RHS Wisley in Surrey, UK

RHS Wisley in Surrey, UK
The kids know my penchant for gardening and flowers. Infact I spend all my time weeding and gardening in my son David’s home in Woking, UK and they wait for me to come to get their garden all ready for the summer. So on Sunday David’s wife said, “let’s go and visit RHS Wisley. The spring display is stunning and you love roses, so this is the season for them.”

The Royal Horticultural Society's garden at Wisley in the English county of Surrey south of London, is one of five gardens run by the Society, Wisley is the second most visited paid entry garden in the United Kingdom after the Royal Botanic Gardens, Kew.

Wisley was founded by Victorian businessman and RHS member George Ferguson Wilson, who purchased a 60-acre site in 1878. Wilson died in 1902 and Oakwood was purchased by Sir Thomas Hanbury. He gave the Wisley site to the RHS in 1903.Wisley is now a large and diverse garden covering 240 acres in addition to numerous formal and informal decorative gardens, several glasshouses and an extensive arboretum. In 2017, according to the net, the garden welcomed 1,143,175 visitors.

Rashme had just got the new cards for the entrance and so the family cost 35 pounds for all of us as entrance. Mind boggling for me coming from India with the pound bordering on Rs 100, but the UK is frightfully expensive and so family tickets are the best way to go.

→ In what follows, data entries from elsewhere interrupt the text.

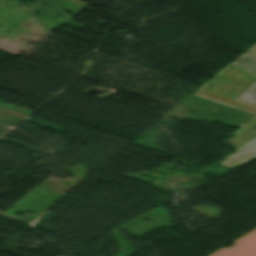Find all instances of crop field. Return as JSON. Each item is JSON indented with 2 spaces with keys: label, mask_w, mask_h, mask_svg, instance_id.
Instances as JSON below:
<instances>
[{
  "label": "crop field",
  "mask_w": 256,
  "mask_h": 256,
  "mask_svg": "<svg viewBox=\"0 0 256 256\" xmlns=\"http://www.w3.org/2000/svg\"><path fill=\"white\" fill-rule=\"evenodd\" d=\"M255 123H256V118L252 120L250 123H248L246 126L241 128L240 130H238L236 133H234L235 136L227 141L236 147L252 139L253 137L256 136V128L252 131H250L249 129L252 128Z\"/></svg>",
  "instance_id": "412701ff"
},
{
  "label": "crop field",
  "mask_w": 256,
  "mask_h": 256,
  "mask_svg": "<svg viewBox=\"0 0 256 256\" xmlns=\"http://www.w3.org/2000/svg\"><path fill=\"white\" fill-rule=\"evenodd\" d=\"M233 64L256 74V61L242 55ZM237 99L256 105V84L241 94Z\"/></svg>",
  "instance_id": "34b2d1b8"
},
{
  "label": "crop field",
  "mask_w": 256,
  "mask_h": 256,
  "mask_svg": "<svg viewBox=\"0 0 256 256\" xmlns=\"http://www.w3.org/2000/svg\"><path fill=\"white\" fill-rule=\"evenodd\" d=\"M235 150L237 151L236 154L226 158L225 161L220 163L230 170L256 157V139Z\"/></svg>",
  "instance_id": "ac0d7876"
},
{
  "label": "crop field",
  "mask_w": 256,
  "mask_h": 256,
  "mask_svg": "<svg viewBox=\"0 0 256 256\" xmlns=\"http://www.w3.org/2000/svg\"><path fill=\"white\" fill-rule=\"evenodd\" d=\"M233 243V248H222L210 256H256V229Z\"/></svg>",
  "instance_id": "8a807250"
},
{
  "label": "crop field",
  "mask_w": 256,
  "mask_h": 256,
  "mask_svg": "<svg viewBox=\"0 0 256 256\" xmlns=\"http://www.w3.org/2000/svg\"><path fill=\"white\" fill-rule=\"evenodd\" d=\"M244 55L256 60V44L252 46L250 49H248Z\"/></svg>",
  "instance_id": "f4fd0767"
}]
</instances>
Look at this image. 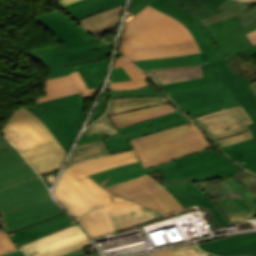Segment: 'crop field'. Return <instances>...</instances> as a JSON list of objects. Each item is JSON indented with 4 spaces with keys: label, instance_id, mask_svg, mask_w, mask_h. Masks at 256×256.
<instances>
[{
    "label": "crop field",
    "instance_id": "obj_23",
    "mask_svg": "<svg viewBox=\"0 0 256 256\" xmlns=\"http://www.w3.org/2000/svg\"><path fill=\"white\" fill-rule=\"evenodd\" d=\"M76 224L68 214L51 219L42 224L10 233L15 242L20 245L44 237L54 231Z\"/></svg>",
    "mask_w": 256,
    "mask_h": 256
},
{
    "label": "crop field",
    "instance_id": "obj_18",
    "mask_svg": "<svg viewBox=\"0 0 256 256\" xmlns=\"http://www.w3.org/2000/svg\"><path fill=\"white\" fill-rule=\"evenodd\" d=\"M104 50L73 54L71 50L52 51L30 54L33 61L44 62L47 70L62 66L80 64L85 62L108 59L111 55L112 46L103 42L100 44Z\"/></svg>",
    "mask_w": 256,
    "mask_h": 256
},
{
    "label": "crop field",
    "instance_id": "obj_21",
    "mask_svg": "<svg viewBox=\"0 0 256 256\" xmlns=\"http://www.w3.org/2000/svg\"><path fill=\"white\" fill-rule=\"evenodd\" d=\"M108 64L109 59L48 70L46 80L69 75L72 72L80 71L88 89L101 87L102 83L105 80Z\"/></svg>",
    "mask_w": 256,
    "mask_h": 256
},
{
    "label": "crop field",
    "instance_id": "obj_65",
    "mask_svg": "<svg viewBox=\"0 0 256 256\" xmlns=\"http://www.w3.org/2000/svg\"><path fill=\"white\" fill-rule=\"evenodd\" d=\"M47 178L49 179L50 183L52 184L55 179V176L49 175V176H47Z\"/></svg>",
    "mask_w": 256,
    "mask_h": 256
},
{
    "label": "crop field",
    "instance_id": "obj_52",
    "mask_svg": "<svg viewBox=\"0 0 256 256\" xmlns=\"http://www.w3.org/2000/svg\"><path fill=\"white\" fill-rule=\"evenodd\" d=\"M106 99L107 98L101 97L89 123L92 122L93 120H95L103 112V110L105 108Z\"/></svg>",
    "mask_w": 256,
    "mask_h": 256
},
{
    "label": "crop field",
    "instance_id": "obj_68",
    "mask_svg": "<svg viewBox=\"0 0 256 256\" xmlns=\"http://www.w3.org/2000/svg\"><path fill=\"white\" fill-rule=\"evenodd\" d=\"M144 256H150V254H148V255H144Z\"/></svg>",
    "mask_w": 256,
    "mask_h": 256
},
{
    "label": "crop field",
    "instance_id": "obj_40",
    "mask_svg": "<svg viewBox=\"0 0 256 256\" xmlns=\"http://www.w3.org/2000/svg\"><path fill=\"white\" fill-rule=\"evenodd\" d=\"M125 4V0H103L85 8L69 12L77 21L84 19L88 16L113 8L115 6Z\"/></svg>",
    "mask_w": 256,
    "mask_h": 256
},
{
    "label": "crop field",
    "instance_id": "obj_5",
    "mask_svg": "<svg viewBox=\"0 0 256 256\" xmlns=\"http://www.w3.org/2000/svg\"><path fill=\"white\" fill-rule=\"evenodd\" d=\"M204 76L208 82L222 81L227 89L239 101L243 109L251 117L253 123L248 124L254 138L221 149L237 162L256 154V97L251 92L249 79L235 75L228 67L227 61L202 64Z\"/></svg>",
    "mask_w": 256,
    "mask_h": 256
},
{
    "label": "crop field",
    "instance_id": "obj_16",
    "mask_svg": "<svg viewBox=\"0 0 256 256\" xmlns=\"http://www.w3.org/2000/svg\"><path fill=\"white\" fill-rule=\"evenodd\" d=\"M49 196L43 181L37 177L0 190V208L4 213Z\"/></svg>",
    "mask_w": 256,
    "mask_h": 256
},
{
    "label": "crop field",
    "instance_id": "obj_67",
    "mask_svg": "<svg viewBox=\"0 0 256 256\" xmlns=\"http://www.w3.org/2000/svg\"><path fill=\"white\" fill-rule=\"evenodd\" d=\"M90 256H100V254H96V255H90Z\"/></svg>",
    "mask_w": 256,
    "mask_h": 256
},
{
    "label": "crop field",
    "instance_id": "obj_30",
    "mask_svg": "<svg viewBox=\"0 0 256 256\" xmlns=\"http://www.w3.org/2000/svg\"><path fill=\"white\" fill-rule=\"evenodd\" d=\"M145 72L151 75L158 85L204 77L200 65L147 70Z\"/></svg>",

As we entered the Wisteria were what caught the eye, in full bloom at the entrance gate itself. It was wonderful to see it trained so well by skilled horticulturalists, especially since I was cutting it off as a weed in my other sons garden in the US. The mauve bunches of flowers lit up the otherwise sombre looking shrub.

Then came the rhododendrons in a variety of sizes and colours. I particularly love rhododendrons as they remind me of our two years in Shillong in the North East of India where my father was posted. It was there that we were introduced to the vigour and vitality of the flowering plant which had been brought in by the British.

The Glass House was full of plants which reminded me of home. There were Bananas, hibiscus, a massive collection of orchids and tons of foliage which are well known back in Bangalore. Infact when my son was first taken to Kew, he just looked at all the plants and cooly remarked -- “ Oh! These plants are all growing in my grandfather’s house in India.” It is true and I never fail to remember with a chuckle when I visit. Ofcourse the Brits have built a Glass House in Bangalore, a sort of replica to the one here in the UK.

For me, the Bowes-Lyon Rose Garden was the most scented experience ever.I have visited Wisley when the Mixed Borders are in full bloom, the Rock Garden and the Exotic Garden are stunning, but the Rose garden was only budding and not in bloom. This time the roses were spilling out in all their glory and there is nothing quite like a scented English Rose. I know, I have planted one in my sons garden three years ago and it’s stunningly beautiful and the most gorgeous part of the garden. Pinks and purples, reds and peach and ofcourse pristine white roses spilled out all over the garden. My grand daughter and I had our noses stuck in most of the blooms as we walked through the stunning display. She collected tons of petals which she hoped to make a rose liquer and instead just crushed them to pulp in her hot little hands.

RHS Garden Wisley in Surrey, one of the UK’s most visited and best-loved gardens.Wisley was given to the RHS in 1903 and is now a hub of horticultural excellence and a top visitor attraction,240 acres to explore. It is home to some of the largest plant collections anywhere in the globe and showcases inspirational gardening. Planting schemes are constantly evolving to ensure there's always something new to excite and inspire visitors.

The key highlights include The Glasshouse, Rock Garden, Bowes-Lyon Rose Garden, The Mixed Borders and the newly-created Exotic Garden. And I know I will be visiting every time I come to the UK.